3.1 Data pre-processing

Since there are differences in the scale of time-series features (different price scales for each stock) , thus the values of features (in this case prices) are required be normalized. The normalization method is shown in (1), and referred from [21]. We design the input tensor, T, as a M × 4 × N vector. M is the number of investment assets, 4 is the number of features, and N is the length of the times-series for each feature. In this paper, we set N as 20 to gather the price information in the last 20 trading days.

$$ \begin{aligned} T_{t} &= [{P^{1}_{t}}, {P^{2}_{t}}, ..., P^{M-1}_{t}, {P^{M}_{t}}]\\ {P^{i}_{t}} &= [Ope{n^{i}_{t}}, Hig{h^{i}_{t}}, Lo{w^{i}_{t}}, Clos{e^{i}_{t}}]\\ ~\\ Ope{n^{i}_{t}} &= \!\left[\frac{open^{i}_{t-n+1}}{clos{e^{i}_{t}}}, \frac{open^{i}_{t-n+2}}{clos{e^{i}_{t}}}, ..., \frac{open^{i}_{t-1}}{clos{e^{i}_{t}}}, \frac{ope{n^{i}_{t}}}{clos{e^{i}_{t}}}\right]\\ Hig{h^{i}_{t}} &= \!\left[\frac{high^{i}_{t-n+1}}{clos{e^{i}_{t}}}, \frac{high^{i}_{t-n+2}}{clos{e^{i}_{t}}}, ..., \frac{high^{i}_{t-1}}{clos{e^{i}_{t}}}, \frac{hig{h^{i}_{t}}}{clos{e^{i}_{t}}}\right]\\ Lo{w^{i}_{t}} &= \left[\frac{low^{i}_{t-n+1}}{clos{e^{i}_{t}}}, \frac{low^{i}_{t-n+2}}{clos{e^{i}_{t}}}, ..., \frac{low^{i}_{t-1}}{clos{e^{i}_{t}}}, \frac{lo{w^{i}_{t}}}{clos{e^{i}_{t}}}\right]\\ Clos{e^{i}_{t}} &= \left[\frac{close^{i}_{t-n+1}}{clos{e^{i}_{t}}}, \frac{close^{i}_{t-n+2}}{clos{e^{i}_{t}}}, ..., \frac{close^{i}_{t-1}}{clos{e^{i}_{t}}}, 1\right] \end{aligned} $$
(1)

Tt is the input tensor for a period t, which includes M price vectors (Pt) for each investment asset. \({P^{i}_{t}}\) is the price vector (4 × N-dimensional) for each asset i at a period t, including four dimensions, \(Ope{n^{i}_{t}}\), \(Hig{h^{i}_{t}}\), \(Lo{w^{i}_{t}}\), and \(Clos{e^{i}_{t}}\). Each price is then divided by the latest closing price as \(Clos{e^{i}_{t}}\), to change the features into relative changes in price. Note that the notation of lower letters (open, high, low, close) represents a price data, and the notation of capital letters (Open, High, Low, Close) represents a N-dimensional price vector.

::::

** What to do **
• 1. List the price features that the data pre-processing section includes in each asset's price vector.
• 2. In the data pre-processing section, how many trading days of price information does the input tensor gather?
• 3. Transcribe part of the data pre-processing section. Begin at the words "Since there are" and stop after "20 trading days.".

** Dataset entries **
::::

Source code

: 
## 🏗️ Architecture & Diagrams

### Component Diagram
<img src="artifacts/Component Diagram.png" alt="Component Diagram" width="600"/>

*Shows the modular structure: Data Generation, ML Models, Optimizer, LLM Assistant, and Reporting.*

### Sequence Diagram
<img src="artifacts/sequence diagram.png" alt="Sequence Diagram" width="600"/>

::::

** Answers to the tasks **
• 1. Open, High, Low, Close

• 2. The last 20 trading days, since N is set to 20.

• 3.
Since there are differences in the scale of time-series features (different price scales for each stock) , thus the values of features (in this case prices) are required be normalized. The normalization method is shown in (1), and referred from [21]. We design the input tensor, T, as a M × 4 × N vector. M is the number of investment assets, 4 is the number of features, and N is the length of the times-series for each feature. In this paper, we set N as 20 to gather the price information in the last 20 trading days.